Para este autor, tal como a escola, o consumo é instituição de classe: não só na desigualdade perante os objectos, no sentido económico - a compra, a escolha, a prática são reguladas pelo poder e compra, enquanto o grau de instrução, é a função de ascendência de classe -, mas de modo ainda mais profundo, há uma discriminação radical no sentido de que só alguns ascendam a lógica autónoma e racional dos elementos do ambiente - uso funcional, realização cultural. Daí que os objectos conseguem unicamente simular a essência do social – O ESTATUTO (BAUDRILLARD, 2005: 56-59).

Na cidade de Bissau, nos primeiros momentos do funcionamento dos telemóveis, a simples posse de um telemóvel por um membro de um grupo de colegas ou num espaço público (muita das vezes combinadas), era factor de admiração da pessoa em causa. Na actualidade, é ainda frequente encontrar nalguns espaços (mercado, cafés, bairros populares) indivíduos com aparelhos de telemóveis pendurados no pescoço (como colares).

Dados do exercício →

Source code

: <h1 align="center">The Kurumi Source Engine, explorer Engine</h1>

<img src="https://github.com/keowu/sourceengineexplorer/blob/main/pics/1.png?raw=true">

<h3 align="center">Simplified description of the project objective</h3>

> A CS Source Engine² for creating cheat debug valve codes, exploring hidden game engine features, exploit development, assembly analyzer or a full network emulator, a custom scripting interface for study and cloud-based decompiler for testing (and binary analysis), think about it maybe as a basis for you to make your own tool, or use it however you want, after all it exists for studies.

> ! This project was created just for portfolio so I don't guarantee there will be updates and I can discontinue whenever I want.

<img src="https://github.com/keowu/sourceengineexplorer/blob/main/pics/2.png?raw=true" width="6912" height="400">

Tarefa escrita →
Cita do excerto sobre o consumo e os telemóveis em Bissau, sem qualquer alteração, a parte que abre com as palavras que contêm "Na cidade de" e fecha com "no pescoço (como colares).". Os registos não são necessários para resolver este exercício.

Resolução do exercício →
Na cidade de Bissau, nos primeiros momentos do funcionamento dos telemóveis, a simples posse de um telemóvel por um membro de um grupo de colegas ou num espaço público (muita das vezes combinadas), era factor de admiração da pessoa em causa. Na actualidade, é ainda frequente encontrar nalguns espaços (mercado, cafés, bairros populares) indivíduos com aparelhos de telemóveis pendurados no pescoço (como colares).